» **SUPPLIED DATA**
---+---

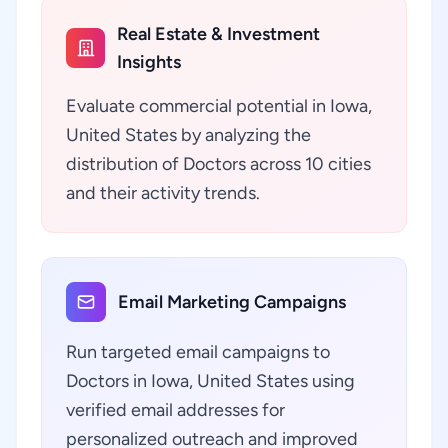
Real Estate & Investment
Insights
Evaluate commercial potential in Iowa,
United States by analyzing the
distribution of Doctors across 10 cities
and their activity trends.
Email Marketing Campaigns
Run targeted email campaigns to
Doctors in Iowa, United States using
verified email addresses for
personalized outreach and improved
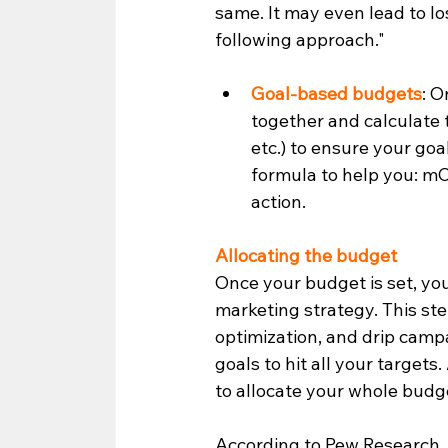
same. It may even lead to lo
following approach." 
Goal-based budgets
: O
together and calculate 
etc.) to ensure your goa
formula to help you: mCP
action.  
Allocating the budget
Once your budget is set, yo
marketing strategy. This ste
optimization, and drip campa
goals to hit all your targets
to allocate your whole budg
According to Pew Research, 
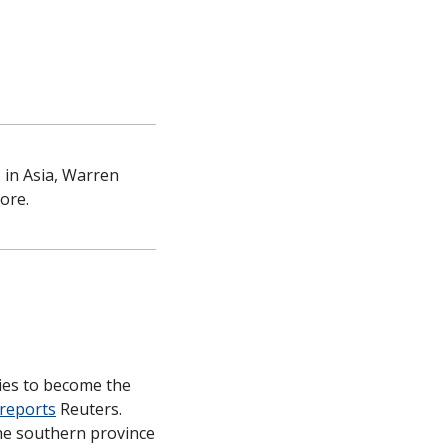
in Asia, Warren 
ore.
ies to become the 
reports
 Reuters. 
he southern province 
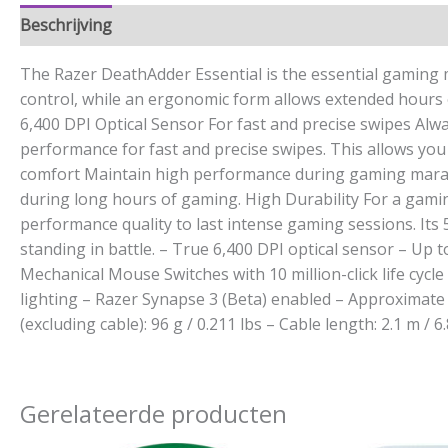
Beschrijving
Aanvullende informatie
The Razer DeathAdder Essential is the essential gaming m
control, while an ergonomic form allows extended hours of
6,400 DPI Optical Sensor For fast and precise swipes Alwa
performance for fast and precise swipes. This allows yo
comfort Maintain high performance during gaming maratho
during long hours of gaming. High Durability For a gamin
performance quality to last intense gaming sessions. Its 
standing in battle. – True 6,400 DPI optical sensor – Up
Mechanical Mouse Switches with 10 million-click life cycl
lighting – Razer Synapse 3 (Beta) enabled – Approximate s
(excluding cable): 96 g / 0.211 lbs – Cable length: 2.1 m / 6.
Gerelateerde producten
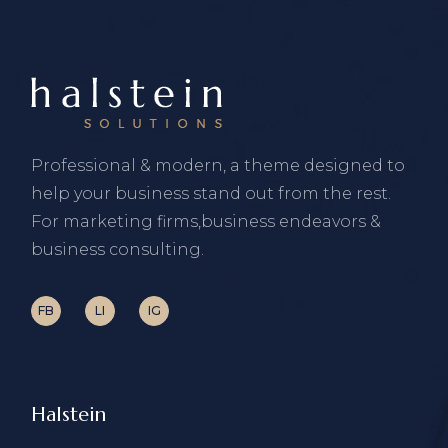
Professional & modern, a theme designed to
help your business stand out from the rest.
For marketing firms,business endeavors &
business consulting.
FB
LI
IG
Halstein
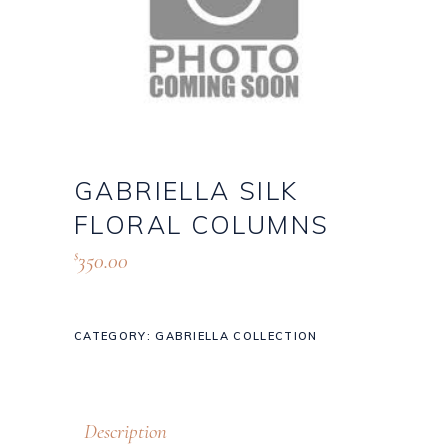
GABRIELLA SILK
FLORAL COLUMNS
350.00
$
CATEGORY:
GABRIELLA COLLECTION
Description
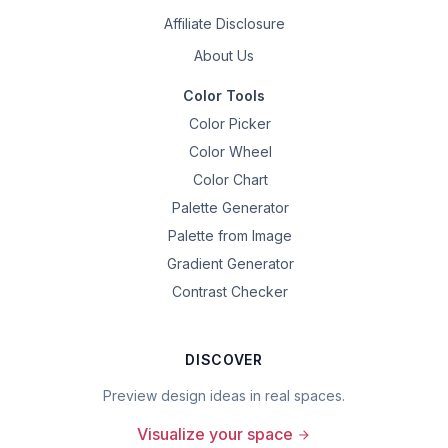
Affiliate Disclosure
About Us
Color Tools
Color Picker
Color Wheel
Color Chart
Palette Generator
Palette from Image
Gradient Generator
Contrast Checker
DISCOVER
Preview design ideas in real spaces.
Visualize your space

---+---

Omit the pictures and set down the records exactly.

Real Estate & Investment
Insights
Evaluate commercial potential in Iowa,
United States by analyzing the
distribution of Doctors across 10 cities
and their activity trends.
Email Marketing Campaigns
Run targeted email campaigns to
Doctors in Iowa, United States using
verified email addresses for
personalized outreach and improved
same. It may even lead to lo
following approach." 
Goal-based budgets
: O
together and calculate 
etc.) to ensure your goa
formula to help you: mCP
action.  
Allocating the budget
Once your budget is set, yo
marketing strategy. This ste
optimization, and drip campa
goals to hit all your targets
to allocate your whole budg
According to Pew Research, 
in Asia, Warren 
ore.
ies to become the 
reports
 Reuters. 
he southern province 
Beschrijving
Aanvullende informatie
The Razer DeathAdder Essential is the essential gaming m
control, while an ergonomic form allows extended hours of
6,400 DPI Optical Sensor For fast and precise swipes Alwa
performance for fast and precise swipes. This allows yo
comfort Maintain high performance during gaming maratho
during long hours of gaming. High Durability For a gamin
performance quality to last intense gaming sessions. Its 
standing in battle. – True 6,400 DPI optical sensor – Up
Mechanical Mouse Switches with 10 million-click life cycl
lighting – Razer Synapse 3 (Beta) enabled – Approximate s
(excluding cable): 96 g / 0.211 lbs – Cable length: 2.1 m / 6.
Gerelateerde producten
Professional & modern, a theme designed to
help your business stand out from the rest.
For marketing firms,business endeavors &
business consulting.
FB
LI
IG
Halstein
GABRIELLA SILK
FLORAL COLUMNS
350.00
$
CATEGORY:
GABRIELLA COLLECTION
Description
Affiliate Disclosure
About Us
Color Tools
Color Picker
Color Wheel
Color Chart
Palette Generator
Palette from Image
Gradient Generator
Contrast Checker
DISCOVER
Preview design ideas in real spaces.
Visualize your space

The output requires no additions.